Secondary electrons are specimen electrons that obtain energy by inelastic collisions with beam electrons. They are defined as electrons emitted from the specimen with energy less than 50 eV.

Secondary electrons are predominantly produced by the interactions between energetic beam electrons and weakly bonded conduction-band electrons in metals or the valence electrons of insulators and semiconductors. There is a great difference between the amount of energy contained by beam electrons compared to the specimen electrons and because of this, only a small amount of kinetic energy can be transferred to the secondary electrons.

Elastic scattering occurs between the negative electron and the positive nucleus. This is essentially Rutherford scattering. Sometimes the angle is such that the electron comes back out of the sample. These are backscattered electrons.

During inelastic scattering, energy is transferred to the electrons surrounding the atoms and the kinetic energy of the energetic electron involved decreases. A single inelastic event can transfer a various amount of energy from the beam electron ranging from a fraction to many keV. The main processes include phonon excitation, plasmon excitation, secondary electron excitation, continuum X-ray generation, and ionization of inner shells. In all processes of inelastic scattering, energy is lost, though different processes lose energy at varying rates.

During utilization, a good vacuum level inside the column must always be insured for several reasons. If the sample is in a gas filled environment, an electron beam cannot be generated or maintained because of a high instability in the beam. Gases could react with the electron source, causing it to burn out, or could produce random discharges and lead to instability in the beam. The transmission of the beam through the electron optic column would be also hindered by the presence of other molecules. These molecules, which could come from the sample or the microscope itself, could form compounds and condense on the sample. This would lower the contrast and obscure details in the image.

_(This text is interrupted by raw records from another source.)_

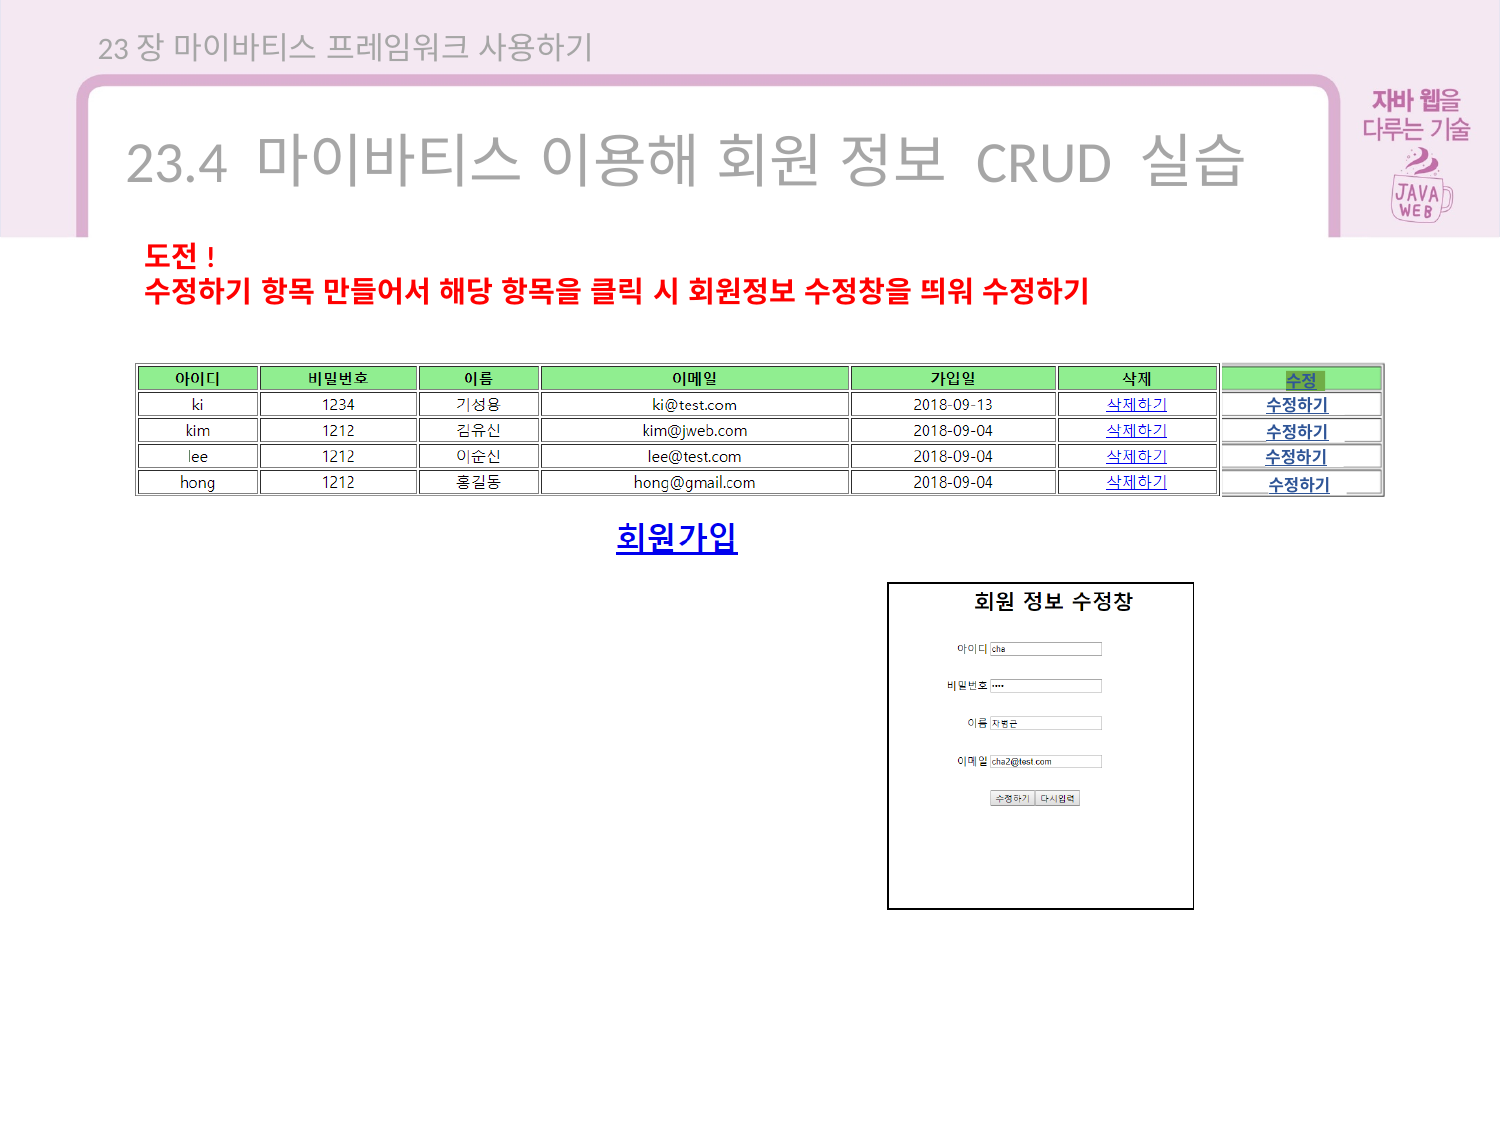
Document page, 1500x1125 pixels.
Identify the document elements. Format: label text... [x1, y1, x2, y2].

text_box 23.4 마이바티스 이용해 회원 정보 CRUD 실습 [104, 116, 1268, 202]
picture [0, 0, 1500, 1125]
text_box 23장 마이바티스 프레임워크 사용하기 [82, 0, 1133, 74]
text_box 도전! 수정하기 항목 만들어서 해당 항목을 클릭 시 회원정보 수정창을 띄워 수정하기 [130, 231, 1294, 317]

The spatial resolution of the SEM depends on the size of the electron spot, which in turn depends on both the wavelength of the electrons and the electron-optical system which produces the scanning beam. The resolution is also limited by the size of the interaction volume, or the extent to which the material interacts with the electron beam. The spot size and the interaction volume are both large compared to the distances between atoms, so the resolution of the SEM is not high enough to image individual atoms, as it is possible in the shorter wavelength (i.e. higher energy) transmission electron microscope. The SEM has compensating advantages, though, including the ability to image a comparatively large area of the specimen, the ability to image bulk materials (not just thin films or foils) and the variety of analytical modes available for measuring the composition and properties of the specimen. Depending on the instrument, the resolution can fall somewhere between less than 1 nm and 20 nm.

The world's highest SEM resolution is obtained by the Hitachi S-5500. Resolution is 0.4 nm at 30kV and 1.6 nm at 1kV. In general, SEM images are easier to interpret than TEM images.